- **Your task**
Retype the items from their very first line through the line that contains "Panneau de gestion des cookies", including that line, and keep every character unchanged.

(Dataset items)
⟨

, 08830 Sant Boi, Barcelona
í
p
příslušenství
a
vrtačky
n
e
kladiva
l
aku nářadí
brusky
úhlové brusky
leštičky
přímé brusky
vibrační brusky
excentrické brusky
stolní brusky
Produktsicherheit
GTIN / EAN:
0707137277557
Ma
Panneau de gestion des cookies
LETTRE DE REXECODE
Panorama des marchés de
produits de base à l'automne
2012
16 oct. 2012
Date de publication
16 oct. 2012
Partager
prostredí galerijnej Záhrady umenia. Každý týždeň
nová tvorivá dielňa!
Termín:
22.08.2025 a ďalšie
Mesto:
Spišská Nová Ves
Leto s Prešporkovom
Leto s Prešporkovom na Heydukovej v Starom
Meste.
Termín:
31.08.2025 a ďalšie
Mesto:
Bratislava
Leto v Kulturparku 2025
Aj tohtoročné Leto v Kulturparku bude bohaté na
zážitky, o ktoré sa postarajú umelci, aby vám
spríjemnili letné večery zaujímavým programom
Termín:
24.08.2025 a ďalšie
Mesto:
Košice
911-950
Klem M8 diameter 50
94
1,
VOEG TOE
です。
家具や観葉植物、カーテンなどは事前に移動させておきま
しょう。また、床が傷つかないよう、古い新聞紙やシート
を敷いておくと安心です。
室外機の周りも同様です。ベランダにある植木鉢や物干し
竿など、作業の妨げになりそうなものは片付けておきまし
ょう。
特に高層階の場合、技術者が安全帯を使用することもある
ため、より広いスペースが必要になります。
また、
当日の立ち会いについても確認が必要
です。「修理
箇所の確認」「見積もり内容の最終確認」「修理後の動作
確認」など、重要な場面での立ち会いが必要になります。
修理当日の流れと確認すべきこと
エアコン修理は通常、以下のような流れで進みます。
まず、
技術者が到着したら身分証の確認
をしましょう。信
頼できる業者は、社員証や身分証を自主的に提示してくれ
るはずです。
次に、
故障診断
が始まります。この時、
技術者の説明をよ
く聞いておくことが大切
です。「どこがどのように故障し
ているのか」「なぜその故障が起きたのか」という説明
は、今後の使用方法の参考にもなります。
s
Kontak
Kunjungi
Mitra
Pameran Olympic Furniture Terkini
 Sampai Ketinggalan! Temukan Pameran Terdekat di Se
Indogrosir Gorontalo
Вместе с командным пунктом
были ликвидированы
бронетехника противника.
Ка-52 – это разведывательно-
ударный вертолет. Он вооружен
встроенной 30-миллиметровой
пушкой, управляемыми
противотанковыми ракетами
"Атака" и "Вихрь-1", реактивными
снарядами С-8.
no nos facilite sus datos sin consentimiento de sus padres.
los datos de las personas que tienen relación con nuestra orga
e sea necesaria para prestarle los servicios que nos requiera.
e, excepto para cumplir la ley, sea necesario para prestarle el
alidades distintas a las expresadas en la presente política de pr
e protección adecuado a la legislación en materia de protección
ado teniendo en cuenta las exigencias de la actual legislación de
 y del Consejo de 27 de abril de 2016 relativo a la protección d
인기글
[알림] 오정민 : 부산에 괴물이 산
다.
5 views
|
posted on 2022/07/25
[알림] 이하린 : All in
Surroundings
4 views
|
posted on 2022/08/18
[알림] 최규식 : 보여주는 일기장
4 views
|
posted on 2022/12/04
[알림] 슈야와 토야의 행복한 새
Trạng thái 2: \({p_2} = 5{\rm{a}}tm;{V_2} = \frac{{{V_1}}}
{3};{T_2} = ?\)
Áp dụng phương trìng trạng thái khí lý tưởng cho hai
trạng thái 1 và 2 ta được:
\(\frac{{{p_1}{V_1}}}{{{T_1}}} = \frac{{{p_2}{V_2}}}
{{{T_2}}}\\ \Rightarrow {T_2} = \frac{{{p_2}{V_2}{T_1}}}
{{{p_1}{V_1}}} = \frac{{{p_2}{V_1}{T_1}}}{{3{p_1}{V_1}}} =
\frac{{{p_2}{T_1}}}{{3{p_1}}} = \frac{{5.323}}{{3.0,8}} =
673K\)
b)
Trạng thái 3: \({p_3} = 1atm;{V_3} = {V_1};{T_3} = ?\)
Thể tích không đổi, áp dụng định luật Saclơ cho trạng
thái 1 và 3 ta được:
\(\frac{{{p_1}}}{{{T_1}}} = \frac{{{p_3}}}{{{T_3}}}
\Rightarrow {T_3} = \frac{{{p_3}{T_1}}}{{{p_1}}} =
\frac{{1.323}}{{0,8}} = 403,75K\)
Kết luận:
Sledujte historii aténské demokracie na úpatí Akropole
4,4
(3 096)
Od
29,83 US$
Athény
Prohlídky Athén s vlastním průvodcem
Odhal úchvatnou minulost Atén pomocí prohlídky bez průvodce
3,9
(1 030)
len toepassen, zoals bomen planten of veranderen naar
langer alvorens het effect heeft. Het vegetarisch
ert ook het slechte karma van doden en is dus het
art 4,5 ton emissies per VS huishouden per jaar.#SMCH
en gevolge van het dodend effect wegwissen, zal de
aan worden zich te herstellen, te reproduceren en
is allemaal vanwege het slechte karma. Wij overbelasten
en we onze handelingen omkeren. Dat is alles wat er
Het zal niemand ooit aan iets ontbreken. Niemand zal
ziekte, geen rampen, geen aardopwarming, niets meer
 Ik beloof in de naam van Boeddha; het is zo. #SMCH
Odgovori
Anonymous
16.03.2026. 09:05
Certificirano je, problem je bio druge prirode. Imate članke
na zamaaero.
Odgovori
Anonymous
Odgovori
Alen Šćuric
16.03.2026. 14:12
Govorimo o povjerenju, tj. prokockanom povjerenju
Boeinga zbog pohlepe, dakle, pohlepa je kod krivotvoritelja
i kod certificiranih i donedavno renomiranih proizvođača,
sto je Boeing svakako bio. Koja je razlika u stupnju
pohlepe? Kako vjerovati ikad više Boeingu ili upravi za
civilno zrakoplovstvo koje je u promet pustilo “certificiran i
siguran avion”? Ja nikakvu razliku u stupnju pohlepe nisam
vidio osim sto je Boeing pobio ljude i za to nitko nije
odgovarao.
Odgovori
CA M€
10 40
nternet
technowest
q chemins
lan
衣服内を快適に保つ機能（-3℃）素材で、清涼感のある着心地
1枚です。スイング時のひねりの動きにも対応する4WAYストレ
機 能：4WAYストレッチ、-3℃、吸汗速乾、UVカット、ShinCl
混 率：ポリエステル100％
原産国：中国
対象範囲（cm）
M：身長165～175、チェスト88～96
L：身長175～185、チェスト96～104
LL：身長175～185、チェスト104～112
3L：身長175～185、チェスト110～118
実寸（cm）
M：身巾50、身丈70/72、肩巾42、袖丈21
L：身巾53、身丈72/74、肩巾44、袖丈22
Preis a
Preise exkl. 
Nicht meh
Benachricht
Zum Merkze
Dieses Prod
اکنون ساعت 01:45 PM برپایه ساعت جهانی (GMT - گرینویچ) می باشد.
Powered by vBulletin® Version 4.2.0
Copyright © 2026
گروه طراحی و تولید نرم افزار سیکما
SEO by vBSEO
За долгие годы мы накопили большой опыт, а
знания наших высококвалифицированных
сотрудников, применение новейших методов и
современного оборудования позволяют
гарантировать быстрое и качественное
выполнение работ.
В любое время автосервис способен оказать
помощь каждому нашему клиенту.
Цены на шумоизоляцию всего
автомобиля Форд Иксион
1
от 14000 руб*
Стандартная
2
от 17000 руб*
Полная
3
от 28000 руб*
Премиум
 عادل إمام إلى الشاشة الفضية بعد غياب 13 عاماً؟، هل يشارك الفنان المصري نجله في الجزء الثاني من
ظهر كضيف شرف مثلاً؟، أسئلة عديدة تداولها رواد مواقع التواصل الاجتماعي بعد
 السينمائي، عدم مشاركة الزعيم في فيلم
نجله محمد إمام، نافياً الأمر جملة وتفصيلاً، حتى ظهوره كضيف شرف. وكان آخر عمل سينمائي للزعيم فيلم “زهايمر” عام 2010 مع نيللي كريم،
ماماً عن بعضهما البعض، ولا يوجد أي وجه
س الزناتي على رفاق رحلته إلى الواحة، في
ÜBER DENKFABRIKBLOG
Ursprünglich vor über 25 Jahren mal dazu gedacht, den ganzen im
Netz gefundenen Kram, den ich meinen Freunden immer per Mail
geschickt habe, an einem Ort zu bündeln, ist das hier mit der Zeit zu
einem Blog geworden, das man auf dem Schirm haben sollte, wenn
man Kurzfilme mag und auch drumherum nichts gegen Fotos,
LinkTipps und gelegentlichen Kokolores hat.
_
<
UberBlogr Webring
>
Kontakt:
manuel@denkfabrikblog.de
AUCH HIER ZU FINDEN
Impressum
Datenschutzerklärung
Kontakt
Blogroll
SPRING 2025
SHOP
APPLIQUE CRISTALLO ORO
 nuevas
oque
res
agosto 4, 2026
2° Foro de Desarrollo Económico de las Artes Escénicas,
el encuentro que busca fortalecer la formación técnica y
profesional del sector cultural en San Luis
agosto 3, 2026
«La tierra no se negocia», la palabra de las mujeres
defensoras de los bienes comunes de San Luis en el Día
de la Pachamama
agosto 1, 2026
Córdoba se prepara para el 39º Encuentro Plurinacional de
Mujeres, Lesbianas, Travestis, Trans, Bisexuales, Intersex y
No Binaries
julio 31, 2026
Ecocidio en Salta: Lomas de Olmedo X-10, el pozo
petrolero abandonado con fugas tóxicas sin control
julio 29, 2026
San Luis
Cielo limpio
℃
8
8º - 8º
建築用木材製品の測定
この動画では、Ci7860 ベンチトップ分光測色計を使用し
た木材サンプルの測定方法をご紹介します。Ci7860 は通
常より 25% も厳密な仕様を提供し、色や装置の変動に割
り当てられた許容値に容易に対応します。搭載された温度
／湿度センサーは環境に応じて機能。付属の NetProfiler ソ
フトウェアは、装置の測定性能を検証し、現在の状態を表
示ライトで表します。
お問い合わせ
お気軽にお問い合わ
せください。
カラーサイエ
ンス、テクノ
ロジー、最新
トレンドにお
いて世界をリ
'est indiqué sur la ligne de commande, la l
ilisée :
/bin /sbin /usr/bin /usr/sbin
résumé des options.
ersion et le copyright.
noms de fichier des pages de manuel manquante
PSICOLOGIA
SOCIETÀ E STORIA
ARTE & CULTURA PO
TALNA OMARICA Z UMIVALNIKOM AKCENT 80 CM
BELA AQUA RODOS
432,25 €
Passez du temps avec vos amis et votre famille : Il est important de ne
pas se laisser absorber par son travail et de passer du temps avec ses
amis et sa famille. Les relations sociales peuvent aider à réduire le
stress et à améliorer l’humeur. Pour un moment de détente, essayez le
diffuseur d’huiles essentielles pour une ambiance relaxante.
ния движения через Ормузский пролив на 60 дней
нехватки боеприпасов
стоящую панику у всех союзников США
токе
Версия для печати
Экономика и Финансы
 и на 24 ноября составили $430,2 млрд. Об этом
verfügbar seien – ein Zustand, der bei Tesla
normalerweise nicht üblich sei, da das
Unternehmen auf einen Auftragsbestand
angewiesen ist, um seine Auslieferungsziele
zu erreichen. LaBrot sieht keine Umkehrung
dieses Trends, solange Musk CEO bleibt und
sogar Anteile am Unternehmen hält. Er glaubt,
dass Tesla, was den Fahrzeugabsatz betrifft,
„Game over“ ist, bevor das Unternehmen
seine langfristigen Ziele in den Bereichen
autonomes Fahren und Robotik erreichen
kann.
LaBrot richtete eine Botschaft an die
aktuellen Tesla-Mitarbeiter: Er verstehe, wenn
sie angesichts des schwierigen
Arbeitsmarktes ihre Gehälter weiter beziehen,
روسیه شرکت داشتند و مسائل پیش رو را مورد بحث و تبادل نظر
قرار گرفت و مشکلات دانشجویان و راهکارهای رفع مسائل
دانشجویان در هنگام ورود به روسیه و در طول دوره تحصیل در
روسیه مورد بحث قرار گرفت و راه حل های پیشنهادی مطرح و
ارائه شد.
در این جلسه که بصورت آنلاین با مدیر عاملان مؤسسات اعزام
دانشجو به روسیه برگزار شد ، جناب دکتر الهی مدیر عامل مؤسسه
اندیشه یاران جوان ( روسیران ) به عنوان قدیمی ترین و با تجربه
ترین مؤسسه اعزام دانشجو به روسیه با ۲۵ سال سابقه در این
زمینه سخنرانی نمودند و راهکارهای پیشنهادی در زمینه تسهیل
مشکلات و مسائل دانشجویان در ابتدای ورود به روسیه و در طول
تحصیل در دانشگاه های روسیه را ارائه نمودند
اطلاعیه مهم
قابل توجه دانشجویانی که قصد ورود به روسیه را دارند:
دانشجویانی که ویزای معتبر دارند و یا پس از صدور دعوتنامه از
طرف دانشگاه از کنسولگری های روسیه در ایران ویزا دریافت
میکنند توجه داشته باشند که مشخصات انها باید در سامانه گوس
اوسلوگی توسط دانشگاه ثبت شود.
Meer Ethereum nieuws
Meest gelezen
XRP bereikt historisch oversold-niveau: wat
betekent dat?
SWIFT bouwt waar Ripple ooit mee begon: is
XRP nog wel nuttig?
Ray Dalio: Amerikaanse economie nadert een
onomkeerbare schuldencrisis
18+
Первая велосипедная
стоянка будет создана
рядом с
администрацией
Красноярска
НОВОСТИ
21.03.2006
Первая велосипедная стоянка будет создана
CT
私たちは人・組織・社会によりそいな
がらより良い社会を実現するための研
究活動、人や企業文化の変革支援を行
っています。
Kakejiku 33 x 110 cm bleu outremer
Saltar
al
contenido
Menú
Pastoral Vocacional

⟩

- **Exercise result**
, 08830 Sant Boi, Barcelona
í
p
příslušenství
a
vrtačky
n
e
kladiva
l
aku nářadí
brusky
úhlové brusky
leštičky
přímé brusky
vibrační brusky
excentrické brusky
stolní brusky
Produktsicherheit
GTIN / EAN:
0707137277557
Ma
Panneau de gestion des cookies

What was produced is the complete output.